*** Block opens ***
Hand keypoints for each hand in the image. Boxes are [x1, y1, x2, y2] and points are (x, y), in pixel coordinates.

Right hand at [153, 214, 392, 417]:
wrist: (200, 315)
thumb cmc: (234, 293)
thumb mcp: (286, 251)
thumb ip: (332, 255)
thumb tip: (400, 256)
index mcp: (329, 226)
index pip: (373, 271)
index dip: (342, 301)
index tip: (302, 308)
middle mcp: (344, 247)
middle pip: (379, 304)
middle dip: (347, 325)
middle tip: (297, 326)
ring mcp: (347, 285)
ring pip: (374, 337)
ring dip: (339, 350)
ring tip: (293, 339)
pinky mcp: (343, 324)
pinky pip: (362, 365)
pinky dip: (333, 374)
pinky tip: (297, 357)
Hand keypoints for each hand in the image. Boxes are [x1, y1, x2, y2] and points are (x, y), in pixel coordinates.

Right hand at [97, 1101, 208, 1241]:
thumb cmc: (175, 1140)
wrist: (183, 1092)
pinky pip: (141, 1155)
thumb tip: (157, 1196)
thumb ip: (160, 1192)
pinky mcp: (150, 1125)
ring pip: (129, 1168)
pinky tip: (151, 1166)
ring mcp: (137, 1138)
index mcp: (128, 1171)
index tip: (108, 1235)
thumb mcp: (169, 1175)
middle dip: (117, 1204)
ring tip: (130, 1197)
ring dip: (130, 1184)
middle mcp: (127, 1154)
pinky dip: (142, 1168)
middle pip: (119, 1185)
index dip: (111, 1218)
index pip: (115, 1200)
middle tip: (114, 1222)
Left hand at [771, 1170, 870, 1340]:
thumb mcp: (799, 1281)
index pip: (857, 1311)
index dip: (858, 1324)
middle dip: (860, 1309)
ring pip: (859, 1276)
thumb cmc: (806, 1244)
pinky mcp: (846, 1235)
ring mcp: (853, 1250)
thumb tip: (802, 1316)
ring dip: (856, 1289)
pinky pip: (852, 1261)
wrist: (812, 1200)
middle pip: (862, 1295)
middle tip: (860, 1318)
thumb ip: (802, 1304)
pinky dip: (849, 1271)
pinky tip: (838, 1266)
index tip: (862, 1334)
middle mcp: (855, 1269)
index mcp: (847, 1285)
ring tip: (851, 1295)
*** Block closes ***
**TASK INSTRUCTIONS**
Starting with the first line of the listing above, copy each line exactly until you have copied the line containing "pinky tip: (151, 1166)". Stop there.

**WRITTEN REPLY**
Hand keypoints for each hand in the image. Boxes are [x1, y1, x2, y2] and points are (x, y), in pixel coordinates.

Right hand at [153, 214, 392, 417]:
wrist: (200, 315)
thumb cmc: (234, 293)
thumb mcp: (286, 251)
thumb ip: (332, 255)
thumb tip: (400, 256)
index mcp: (329, 226)
index pip: (373, 271)
index dip: (342, 301)
index tip: (302, 308)
middle mcp: (344, 247)
middle pip: (379, 304)
middle dip: (347, 325)
middle tip: (297, 326)
ring mcp: (347, 285)
ring pip: (374, 337)
ring dip: (339, 350)
ring tip: (293, 339)
pinky mcp: (343, 324)
pinky pip: (362, 365)
pinky dip: (333, 374)
pinky tip: (297, 357)
Hand keypoints for each hand in the image. Boxes are [x1, y1, x2, y2] and points are (x, y), in pixel coordinates.

Right hand at [97, 1101, 208, 1241]:
thumb cmc: (175, 1140)
wrist: (183, 1092)
pinky pip: (141, 1155)
thumb tip: (157, 1196)
thumb ip: (160, 1192)
pinky mcp: (150, 1125)
ring pip: (129, 1168)
pinky tip: (151, 1166)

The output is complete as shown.